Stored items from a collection
*-*-*
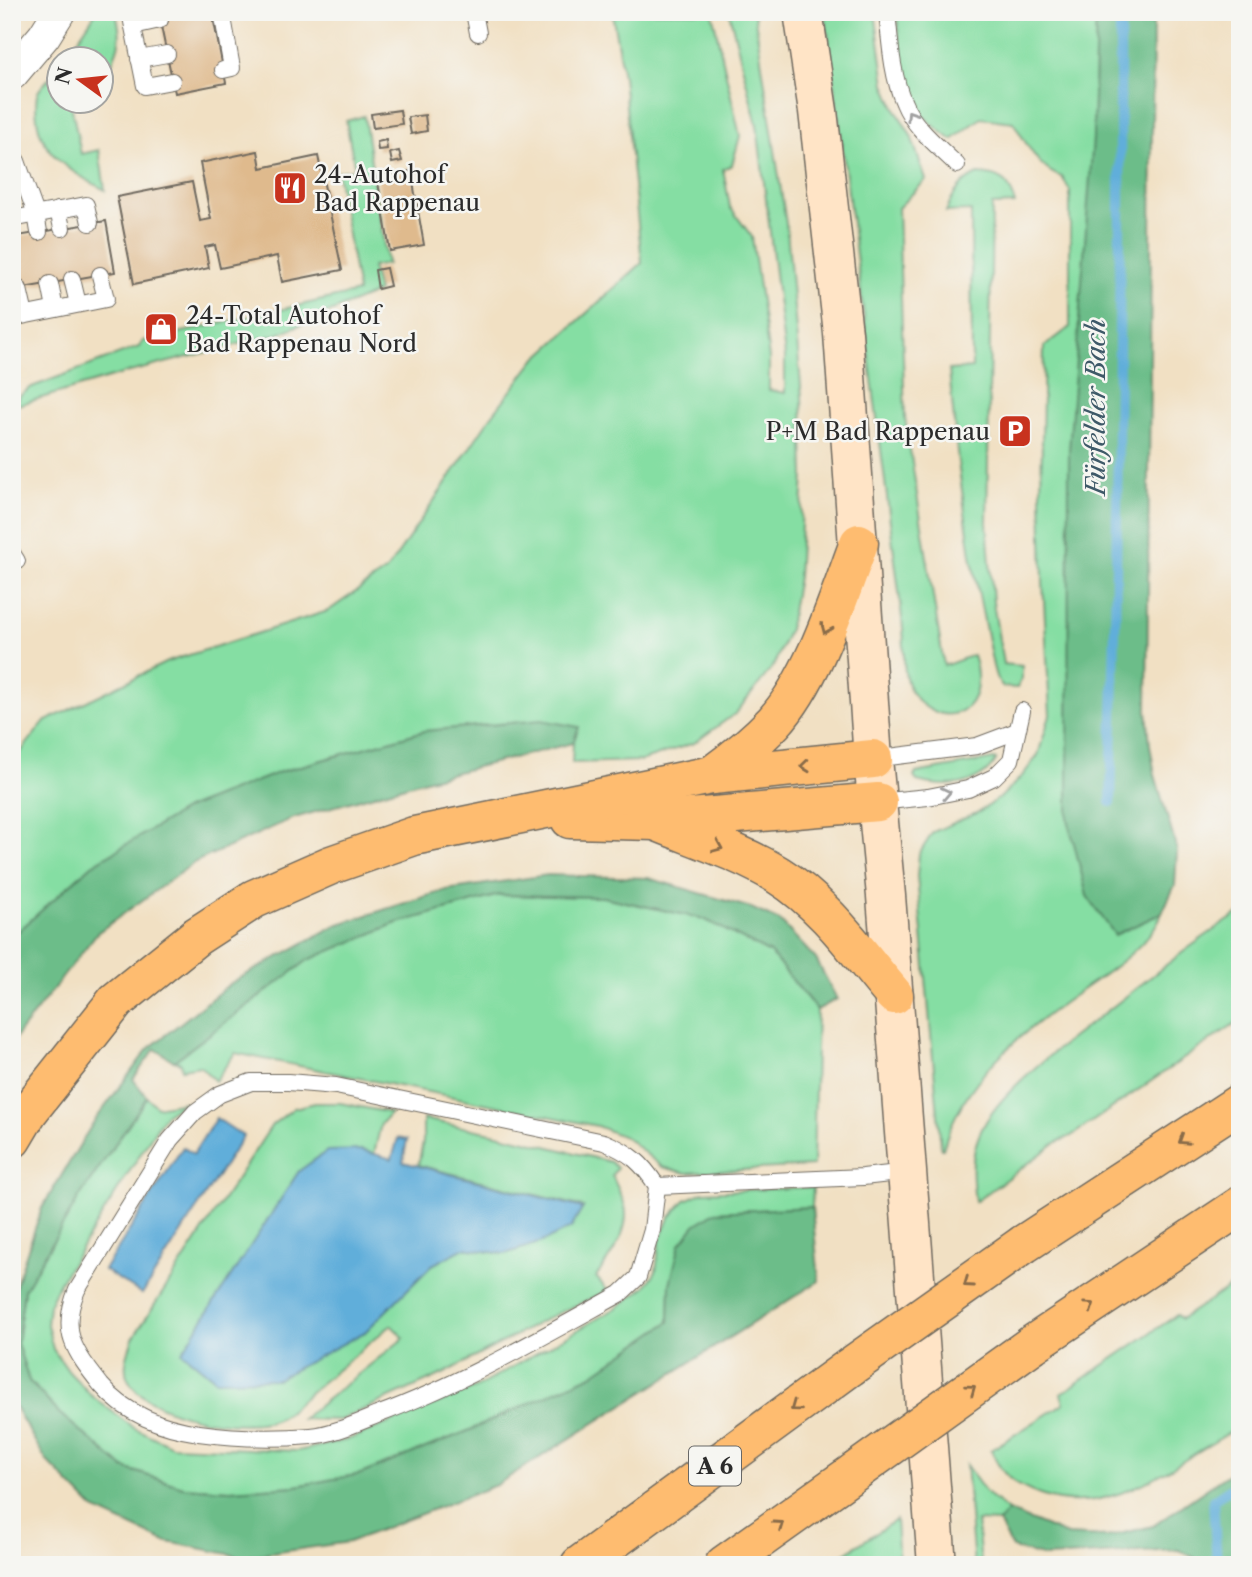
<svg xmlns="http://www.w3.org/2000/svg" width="1252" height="1577" viewBox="0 0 1252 1577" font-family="'Libre Caslon Text',serif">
<rect width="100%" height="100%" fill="#f6f6f2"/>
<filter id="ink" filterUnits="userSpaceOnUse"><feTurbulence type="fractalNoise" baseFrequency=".0143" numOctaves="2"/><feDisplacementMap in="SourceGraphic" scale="14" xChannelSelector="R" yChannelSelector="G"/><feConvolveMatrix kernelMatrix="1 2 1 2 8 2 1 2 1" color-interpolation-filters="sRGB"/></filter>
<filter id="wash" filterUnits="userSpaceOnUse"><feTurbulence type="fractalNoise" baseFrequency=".00686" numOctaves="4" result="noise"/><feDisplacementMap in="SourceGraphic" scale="28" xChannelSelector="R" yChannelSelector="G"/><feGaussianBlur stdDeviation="1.57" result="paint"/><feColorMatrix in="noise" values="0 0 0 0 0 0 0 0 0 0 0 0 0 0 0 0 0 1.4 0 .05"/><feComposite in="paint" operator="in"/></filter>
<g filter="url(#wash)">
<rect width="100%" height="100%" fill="#f1e0c3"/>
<g fill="#85dea3" stroke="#588467" stroke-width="2">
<path d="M 96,12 L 116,13 C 122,36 121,43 111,65 L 102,67 L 102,60 L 65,59 Z"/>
<path d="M 612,12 L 712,12 L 740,136 L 732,165 L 723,169 L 730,207 L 752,237 L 769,358 L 769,390 L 785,393 L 785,356 L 757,125 L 729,12 L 754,12 L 787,230 L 802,397 L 804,474 L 798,577 L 789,629 L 774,665 L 736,713 L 694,743 L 641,761 L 572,763 L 573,743 L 578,727 L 424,731 L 280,772 L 186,809 L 92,865 L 12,937 L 12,763 L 44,722 L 167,662 L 328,611 L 387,570 L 490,418 L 534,361 L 642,263 L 623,77 Z"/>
<path d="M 825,12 L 875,12 L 885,84 L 896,110 L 911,136 L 926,180 L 898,208 L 905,418 L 944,666 L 973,655 C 995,726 924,731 907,682 C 902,666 905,646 903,629 C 899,585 892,541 887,497 C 866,336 846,174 825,12 Z"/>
<path d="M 897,12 L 1096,12 L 1093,138 L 1114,934 L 1162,913 C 1150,945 1109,971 1082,990 C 1024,1030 962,1078 943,1149 L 941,1149 L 917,876 L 919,854 L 933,832 L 979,812 L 1001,797 L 1023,775 L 1038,755 L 1050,715 L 1043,582 L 1041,492 L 1044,347 L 1070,327 L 1070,191 L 1062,177 C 1038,170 1026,142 1013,122 L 981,118 L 952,140 C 939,130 925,120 915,106 C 901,84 899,38 897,12 Z"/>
<path d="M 59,67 L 60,102 L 77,102 L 71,104 L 81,154 L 99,150 L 105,190 C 75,174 42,157 37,119 C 36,111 35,99 38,92 C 43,83 54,75 59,67 Z"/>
<path d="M 364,116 L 387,264 L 372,267 L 378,292 L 278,334 L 122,374 L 18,405 L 18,397 L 32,387 L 139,347 L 143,341 L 358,292 L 337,172 L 355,169 L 346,121 Z"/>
<path d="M 978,174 C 1000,175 1011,182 1015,204 L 992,205 L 987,523 L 993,602 L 1003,664 L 1022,666 L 1022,678 L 1017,688 L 1003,687 L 996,677 L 993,666 L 971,555 L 958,462 L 949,370 L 972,368 L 971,211 L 946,212 C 952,195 961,180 978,174 Z"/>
<path d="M 994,759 L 996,760 C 980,788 944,788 917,781 L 914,777 L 916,773 Z"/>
<path d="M 499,895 L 603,897 L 704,919 L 770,953 L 817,1010 L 813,1166 L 686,1173 L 662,1167 L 627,1138 L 597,1126 L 235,1053 L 215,1081 L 200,1066 L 182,1069 L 181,1063 L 174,1061 L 308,960 L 394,924 Z"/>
<path d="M 1240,913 L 1240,1020 L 1071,1136 L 1057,1142 L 975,1202 C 972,1178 970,1156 980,1133 C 999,1088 1075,1036 1115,1005 C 1156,973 1196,940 1240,913 Z"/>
<path d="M 147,1097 L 157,1107 L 184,1102 L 165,1115 L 60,1282 L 49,1305 L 47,1325 L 53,1349 L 69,1372 L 93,1397 L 134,1428 L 172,1446 L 298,1451 L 347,1440 L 477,1387 L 618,1307 L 646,1286 L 656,1271 L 660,1239 L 669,1218 L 685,1200 L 703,1192 L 813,1187 L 812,1207 L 715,1212 L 670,1284 L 669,1322 L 592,1375 L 468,1431 L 361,1474 L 296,1486 L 230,1490 L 183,1487 L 124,1468 L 59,1413 L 29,1381 L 17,1343 L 24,1290 L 80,1196 Z"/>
<path d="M 315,1103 L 340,1103 L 391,1113 L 381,1124 L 374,1154 L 361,1150 L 365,1332 L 432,1265 L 463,1248 L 505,1254 L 583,1207 L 418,1165 L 423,1142 L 423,1119 L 497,1134 L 611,1162 L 617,1168 L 612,1175 C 616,1185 622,1196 625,1206 C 631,1231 609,1258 596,1277 L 608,1291 L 550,1317 L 443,1374 L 340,1420 L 302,1419 L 404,1338 L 391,1325 C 363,1348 336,1371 308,1394 C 300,1401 289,1413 279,1418 C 244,1434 145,1416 128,1379 C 122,1366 129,1351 133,1338 L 272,1125 L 294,1108 Z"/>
<path d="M 1240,1280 L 1240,1426 C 1222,1438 1203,1448 1185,1460 C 1140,1487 1093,1514 1040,1495 C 1013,1485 1002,1476 991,1450 L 1064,1403 L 1061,1394 L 1177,1315 L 1181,1319 Z"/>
<path d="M 966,1465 L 986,1493 L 1008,1511 L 999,1522 L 977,1521 L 981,1565 L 974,1565 Z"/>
<path d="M 896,1520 L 899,1565 L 827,1565 Z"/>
</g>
<g fill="#6cbd89" stroke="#4c745a" stroke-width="2">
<path d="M 1096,12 L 1153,12 L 1147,710 L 1150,745 L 1155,775 L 1177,850 L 1175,885 L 1162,913 L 1115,935 L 1087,896 L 1068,819 L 1069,450 L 1093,138 Z"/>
<path d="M 541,720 L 579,727 L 573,743 L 429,779 L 291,819 L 195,862 L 97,933 L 12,1042 L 12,937 L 92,865 L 186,809 L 280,772 L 424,731 Z"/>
<path d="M 548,875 L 648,878 L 751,908 L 780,921 L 816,959 L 837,999 L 817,1010 L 770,953 L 704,919 L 603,897 L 499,895 L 394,924 L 308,960 L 174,1061 L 155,1049 L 133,1079 L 147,1097 L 80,1196 L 24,1290 L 17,1343 L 29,1381 L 59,1413 L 124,1468 L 183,1487 L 230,1490 L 296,1486 L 361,1474 L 468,1431 L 592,1375 L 669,1322 L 670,1284 L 680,1244 L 695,1225 L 715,1212 L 812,1207 L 819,1281 L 496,1485 L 349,1542 L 244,1557 L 163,1541 L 94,1509 L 46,1460 L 12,1402 L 12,1296 L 42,1208 L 93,1123 L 148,1049 L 231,983 L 336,925 L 446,890 Z"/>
<path d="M 1240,1466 L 1240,1502 L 1233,1513 L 1236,1565 L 1196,1565 L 1195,1558 L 1179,1550 L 1045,1557 L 1012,1548 L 999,1522 L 1008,1511 L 1067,1535 L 1107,1537 L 1153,1526 Z"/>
</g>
<g fill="#61aeda" stroke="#466c82" stroke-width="2">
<path d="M 216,1118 L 243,1136 L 142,1294 L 104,1270 L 183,1147 L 193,1154 Z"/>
<path d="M 398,1138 L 407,1140 L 403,1162 L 583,1208 L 571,1228 L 542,1242 L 505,1254 L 464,1248 L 432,1265 L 365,1332 L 277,1379 L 216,1380 L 182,1352 L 299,1171 L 327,1151 L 361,1150 L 392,1159 Z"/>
</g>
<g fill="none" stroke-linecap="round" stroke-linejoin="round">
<g stroke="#61aeda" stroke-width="10">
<path d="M 1111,802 C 1118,538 1121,276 1120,12"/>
<path d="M 1217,1565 L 1213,1500 L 1240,1482"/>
</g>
</g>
<g id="blocks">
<g fill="#dfba8d">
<path d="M 158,12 L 212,12 L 226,83 L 175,93 Z"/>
<path d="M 400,110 L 402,124 L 373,128 L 371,114 Z"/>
<path d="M 425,115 L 427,131 L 411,134 L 408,117 Z"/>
<path d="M 386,140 L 387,149 L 378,150 L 377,142 Z"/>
<path d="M 258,151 L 261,168 L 318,156 L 342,270 L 282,282 L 277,256 L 220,268 L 215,245 L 205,247 L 209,268 L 134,284 L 117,197 L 192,182 L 200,221 L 211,219 L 200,163 Z"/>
<path d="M 399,151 L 402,161 L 392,163 L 390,153 Z"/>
<path d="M 411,171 L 424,245 L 390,251 L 377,177 Z"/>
<path d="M 106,221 L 115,272 L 12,290 L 12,237 Z"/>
<path d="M 386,268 L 390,286 L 378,289 L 375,270 Z"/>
</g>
</g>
</g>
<g filter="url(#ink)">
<use href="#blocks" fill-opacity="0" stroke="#706a60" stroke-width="2"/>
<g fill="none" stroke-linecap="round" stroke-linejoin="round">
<g stroke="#706a60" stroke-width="18">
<g id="lane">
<path d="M 130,12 L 145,86 L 172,81"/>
<path d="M 222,12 L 232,68 L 223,70"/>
<path d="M 474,12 L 478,33"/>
<path d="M 887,12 C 890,41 892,77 904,103 C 914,128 938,146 957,165"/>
<path d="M 133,26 L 160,20"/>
<path d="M 139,59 L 167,54"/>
<path d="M 12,158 L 17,161 L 36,214 L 39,232"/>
<path d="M 58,210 L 62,228"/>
<path d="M 12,219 L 86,205 L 90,223"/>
<path d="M 72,279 L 78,304"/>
<path d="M 50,284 L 55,309"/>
<path d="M 19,289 L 25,315"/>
<path d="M 12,318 L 106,299 L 100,275"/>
<path d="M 12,553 L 17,561"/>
<path d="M 873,759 L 977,746 L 1017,731"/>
<path d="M 878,802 L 928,797 L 968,789 L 994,777 L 1011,760 L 1022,711"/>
<path d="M 657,1186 L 652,1230 L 638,1277 L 620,1294 C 542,1337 461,1384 377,1415 C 357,1423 333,1434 311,1436 C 276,1439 235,1438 199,1433 C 163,1428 125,1414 101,1385 C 75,1352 59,1332 77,1290 L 170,1140 L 195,1112 L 220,1094 L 251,1082 L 288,1082 L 336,1086 L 604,1142 C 631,1153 642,1163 657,1186 L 863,1177 L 907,1172"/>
</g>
</g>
<g stroke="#706a60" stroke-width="34">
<path id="street" d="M 12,74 L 44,36 L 59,12"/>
</g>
<g stroke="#706a60" stroke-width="41">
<path id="secondary" d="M 803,12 L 818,111 L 843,333 L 873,759 L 886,896 L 937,1565"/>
</g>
<g stroke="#706a60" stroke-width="41">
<g id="highway">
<path d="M 712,775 C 734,759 755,742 774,722 C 814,678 838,599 859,543"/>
<path d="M 570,819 L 655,821 L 878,802"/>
<path d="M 660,823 C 699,839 742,853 778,875 C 825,904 859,954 894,995"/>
<path d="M 12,1139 L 28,1112 L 116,1001 L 197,936 L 254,899 L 331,865 L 414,836 L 712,775 L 873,759"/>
<path d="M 1024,1244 L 1240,1103"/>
<path d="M 1033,1344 L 1240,1206"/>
<path d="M 580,1565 L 850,1367"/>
<path d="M 724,1565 L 856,1471"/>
</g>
</g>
<use href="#lane" stroke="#fff" stroke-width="16"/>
<use href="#street" stroke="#fff" stroke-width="32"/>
<use href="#secondary" stroke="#ffe4c6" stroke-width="38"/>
<use href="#highway" stroke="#febc70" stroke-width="38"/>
<g stroke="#706a60" stroke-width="41" stroke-linecap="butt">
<g id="highway-bridge">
<path d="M 850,1367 L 1024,1244"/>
<path d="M 856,1471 L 1033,1344"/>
</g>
</g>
<use href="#highway-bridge" stroke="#febc70" stroke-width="38"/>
</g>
<defs><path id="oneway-chevron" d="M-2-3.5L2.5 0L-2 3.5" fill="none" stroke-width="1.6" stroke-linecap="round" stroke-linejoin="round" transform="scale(1.75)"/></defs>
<g stroke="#a0a0a0">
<use href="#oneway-chevron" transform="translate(911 115) rotate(-123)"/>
<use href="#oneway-chevron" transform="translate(946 793) rotate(-12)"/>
</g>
<g stroke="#8a6c4a">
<use href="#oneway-chevron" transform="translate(826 629) rotate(113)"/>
<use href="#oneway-chevron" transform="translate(805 766) rotate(174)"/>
<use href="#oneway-chevron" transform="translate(718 847) rotate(23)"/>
<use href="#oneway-chevron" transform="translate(1183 1140) rotate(147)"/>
<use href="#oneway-chevron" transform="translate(968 1283) rotate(145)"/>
<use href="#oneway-chevron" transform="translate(1090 1306) rotate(-34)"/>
<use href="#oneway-chevron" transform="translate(971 1389) rotate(-36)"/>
<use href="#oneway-chevron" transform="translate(795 1407) rotate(144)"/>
<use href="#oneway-chevron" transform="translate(779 1525) rotate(-35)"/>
</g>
</g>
<defs>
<g id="restaurant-square" transform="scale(1.75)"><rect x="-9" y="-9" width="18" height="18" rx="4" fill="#c8321e" stroke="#f6f6f2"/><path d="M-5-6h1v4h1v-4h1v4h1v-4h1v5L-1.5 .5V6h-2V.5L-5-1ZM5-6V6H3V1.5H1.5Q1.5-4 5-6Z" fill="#fff"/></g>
<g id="shop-square" transform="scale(1.75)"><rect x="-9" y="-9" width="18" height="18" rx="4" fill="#c8321e" stroke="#f6f6f2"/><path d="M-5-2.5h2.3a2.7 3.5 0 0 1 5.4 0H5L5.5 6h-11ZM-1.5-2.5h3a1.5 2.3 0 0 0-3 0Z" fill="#fff"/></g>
<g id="parking-square" transform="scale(1.75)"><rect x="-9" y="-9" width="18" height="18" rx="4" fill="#c8321e" stroke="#f6f6f2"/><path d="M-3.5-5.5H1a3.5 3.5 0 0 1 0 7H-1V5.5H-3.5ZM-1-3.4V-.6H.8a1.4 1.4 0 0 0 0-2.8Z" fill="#fff"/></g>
</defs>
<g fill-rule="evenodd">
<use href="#restaurant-square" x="290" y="188"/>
<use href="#shop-square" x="161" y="329"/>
<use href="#parking-square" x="1015" y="431"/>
</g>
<g text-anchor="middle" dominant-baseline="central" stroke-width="5" stroke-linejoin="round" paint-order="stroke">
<rect fill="#f6f6f2" stroke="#686867" stroke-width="2" x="689" y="1446.5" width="52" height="39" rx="5"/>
<g font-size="23" font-weight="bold" fill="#2b2b2b">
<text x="715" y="1466">A 6</text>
</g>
<g font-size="24" fill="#2b2b2b" stroke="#f6f6f2" text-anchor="start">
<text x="314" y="174">24-Autohof<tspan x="314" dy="28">Bad Rappenau</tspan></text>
<text x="186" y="315">24-Total Autohof<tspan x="186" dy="28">Bad Rappenau Nord</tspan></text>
<text x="990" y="431" text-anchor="end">P+M Bad Rappenau</text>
</g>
<g font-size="26" font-style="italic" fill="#3e5968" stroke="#f6f6f2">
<text transform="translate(1096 407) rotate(-90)">Fürfelder Bach</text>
</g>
</g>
<rect width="1252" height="1577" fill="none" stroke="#f6f6f2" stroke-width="42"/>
<g transform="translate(80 80) rotate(285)"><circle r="33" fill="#f6f6f2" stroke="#a5a5a2" stroke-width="2"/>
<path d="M0-5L12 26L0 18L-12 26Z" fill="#c8321e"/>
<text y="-10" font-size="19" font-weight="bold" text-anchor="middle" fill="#2b2b2b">N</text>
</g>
</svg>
*-*-*
> **Assigned task**
Copy every line from the records above that contains the word "middle".

> **Response for this exercise**
<g text-anchor="middle" dominant-baseline="central" stroke-width="5" stroke-linejoin="round" paint-order="stroke">
<text y="-10" font-size="19" font-weight="bold" text-anchor="middle" fill="#2b2b2b">N</text>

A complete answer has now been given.